— Instructions for the task —
Translate this sentence from the text on tuberculosis in children into Spanish: "A child usually does not become infected unless they have repeated contact with the bacteria."

— Excerpt —
What is tuberculosis in children?
Tuberculosis (TB) is an ongoing (chronic) infection caused by bacteria. It usually infects the lungs. But other organs such as the kidneys, spine, or brain may be affected. TB is most often spread through droplets breathed or coughed into the air. A child can be infected with the TB bacteria and not have active disease.
TB may be staged like this:
Exposed. This is when a child has been in contact with a person who has TB, but the child still has a negative TB skin or blood test, a normal chest X-ray, and no symptoms.
Latent TB infection. This is when a child has TB bacteria in their body, but does not have symptoms. The infected child’s immune system causes the TB bacteria to be inactive. For most people who are infected, the TB will be latent for life. This child would have a positive TB skin or blood test but a normal chest X-ray and no TB symptoms. They can’t spread the infection to others.
TB disease. This is when a child has signs and symptoms of an active infection. This child would have a positive or negative TB skin or blood test, and testing showing active TB disease in the lungs or another site in the body. They can spread the disease if the infection is in the lungs and it is untreated.
What causes TB in a child?
TB is caused by bacteria. It’s most often caused by Mycobacterium tuberculosis (M. tuberculosis). Many children infected with M. tuberculosis never develop active TB and remain in the latent TB stage.
TB bacteria is spread through the air when an infected person coughs, sneezes, speaks, sings, or laughs. A child usually does not become infected unless they have repeated contact with the bacteria. TB is not spread through personal items, such as clothing, bedding, cups, eating utensils, a toilet, or other items that a person with TB has touched.
Who is at risk of tuberculosis (TB)?

— Dataset entries —
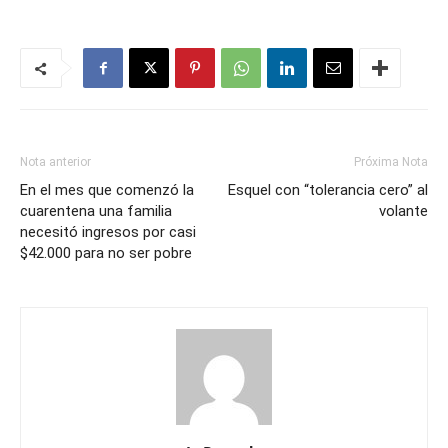
Nota anterior
Próxima Nota
En el mes que comenzó la
Esquel con “tolerancia cero” al
cuarentena una familia
volante
necesitó ingresos por casi
$42.000 para no ser pobre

— Task answer —
Por lo general, un niño no se infecta a menos que tenga contacto repetido con las bacterias.